As semiconductor products become increasingly complex, the corresponding test development process faces significant challenges. The number of required test cases rises dramatically, and test environments grow more intricate—leading to longer development cycles, delayed product releases, and constrained test coverage. Manual creation of test cases from specifications, protocols, drivers, and automation frameworks is not only time-consuming but also highly dependent on engineering expertise, often taking months for a single product.
We propose a novel application of Generative AI to transform product specifications directly into test cases and functional test scripts. By automating large portions of the test development lifecycle, Generative AI can reduce timelines from months to days or even hours. This acceleration improves both the accuracy and reliability of tests, allowing engineers to focus more on strategic tasks like expanding test coverage and enhancing product quality.
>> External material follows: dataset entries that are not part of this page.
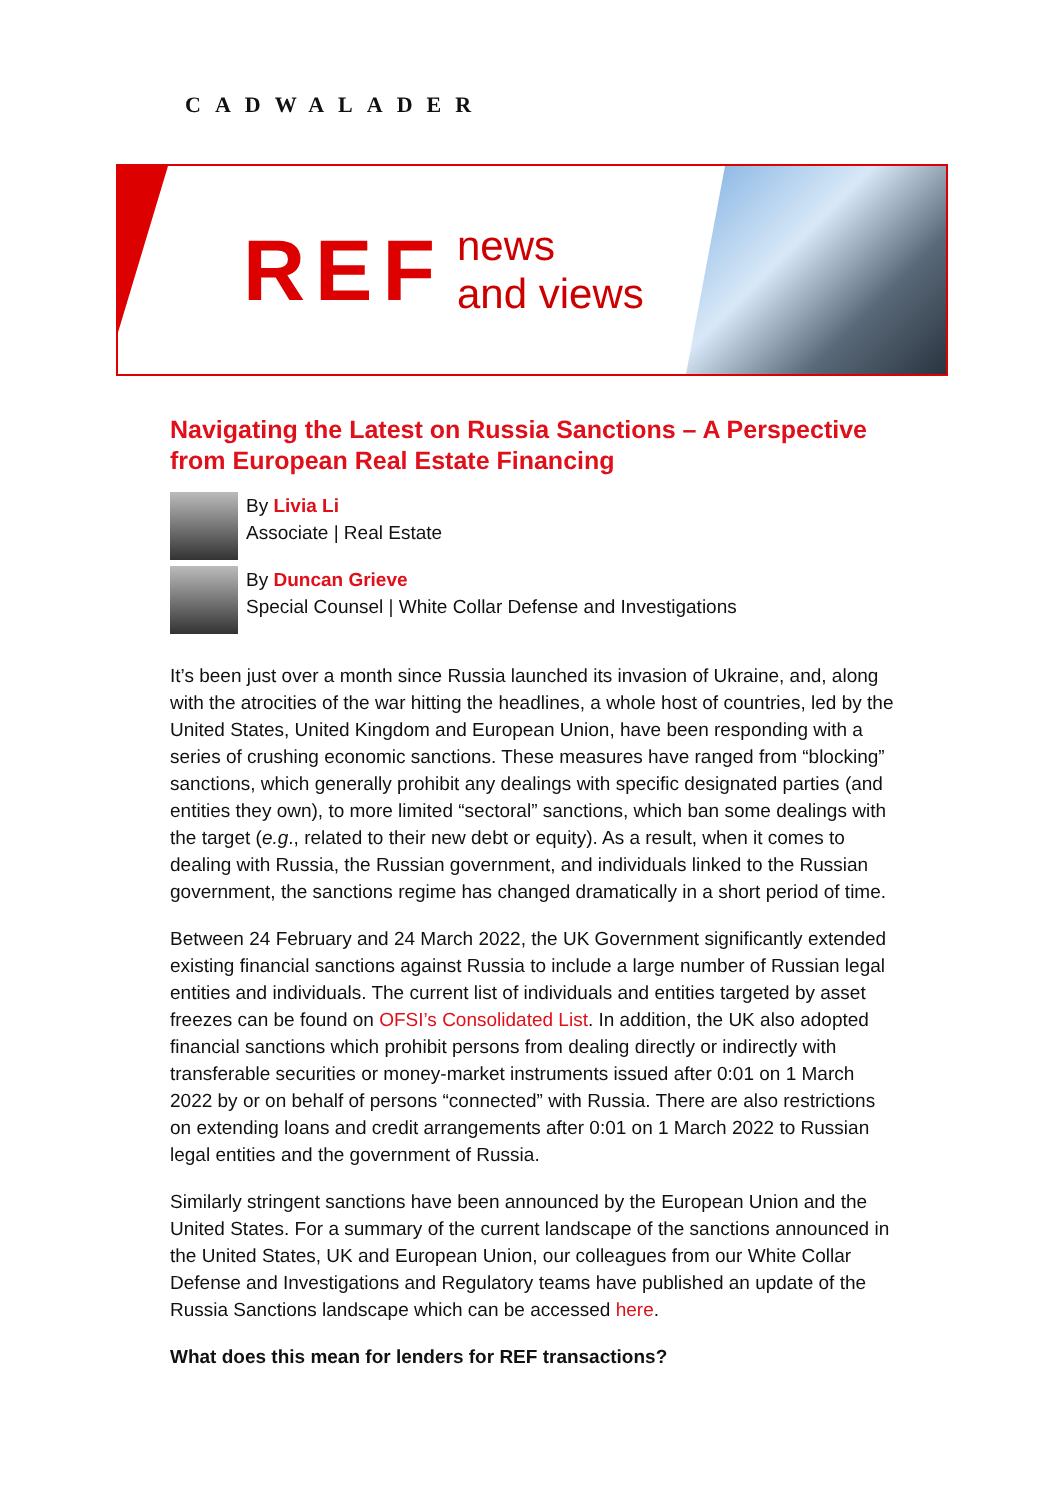CADWALADER
REF
news
and views
Navigating the Latest on Russia Sanctions – A Perspective from European Real Estate Financing
By Livia Li
Associate | Real Estate
By Duncan Grieve
Special Counsel | White Collar Defense and Investigations
It’s been just over a month since Russia launched its invasion of Ukraine, and, along with the atrocities of the war hitting the headlines, a whole host of countries, led by the United States, United Kingdom and European Union, have been responding with a series of crushing economic sanctions. These measures have ranged from “blocking” sanctions, which generally prohibit any dealings with specific designated parties (and entities they own), to more limited “sectoral” sanctions, which ban some dealings with the target (e.g., related to their new debt or equity). As a result, when it comes to dealing with Russia, the Russian government, and individuals linked to the Russian government, the sanctions regime has changed dramatically in a short period of time.
Between 24 February and 24 March 2022, the UK Government significantly extended existing financial sanctions against Russia to include a large number of Russian legal entities and individuals. The current list of individuals and entities targeted by asset freezes can be found on OFSI’s Consolidated List. In addition, the UK also adopted financial sanctions which prohibit persons from dealing directly or indirectly with transferable securities or money-market instruments issued after 0:01 on 1 March 2022 by or on behalf of persons “connected” with Russia. There are also restrictions on extending loans and credit arrangements after 0:01 on 1 March 2022 to Russian legal entities and the government of Russia.
Similarly stringent sanctions have been announced by the European Union and the United States. For a summary of the current landscape of the sanctions announced in the United States, UK and European Union, our colleagues from our White Collar Defense and Investigations and Regulatory teams have published an update of the Russia Sanctions landscape which can be accessed here.
What does this mean for lenders for REF transactions?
How is technology enabling this today?
Domain-specific agents powered by Generative AI are demonstrating remarkable capabilities in specialized tasks. These agents can efficiently parse large volumes of domain knowledge, generate comprehensive test cases, and produce standard configurations and test programs at a pace far beyond human capacity. Meanwhile, engineers excel at interpreting product intent, validating outputs, and exercising judgment about when to guide or constrain AI behavior. This emerging collaborative model—often referred to as “AI-in-the-loop,” “human-in-the-loop,” or simply “Copilots”—is proving to be a powerful productivity amplifier.
We are bringing this paradigm to Semiconductor Test and Measurement by developing tailored user experiences and domain-specific AI agents. These tools enable engineers to seamlessly interact with AI systems, dramatically accelerating test generation and validation processes—unlocking faster time-to-market and higher-quality outcomes.
In one case study, this approach reduced test sequence generation time from several weeks to just a single day using AI-powered agents. While the technology and its adoption are still in the early stages, ongoing research continues to improve agent accuracy and enhance the overall user experience. Despite being nascent, we are already seeing strong potential for this paradigm to fundamentally transform the future of test and measurement workflows.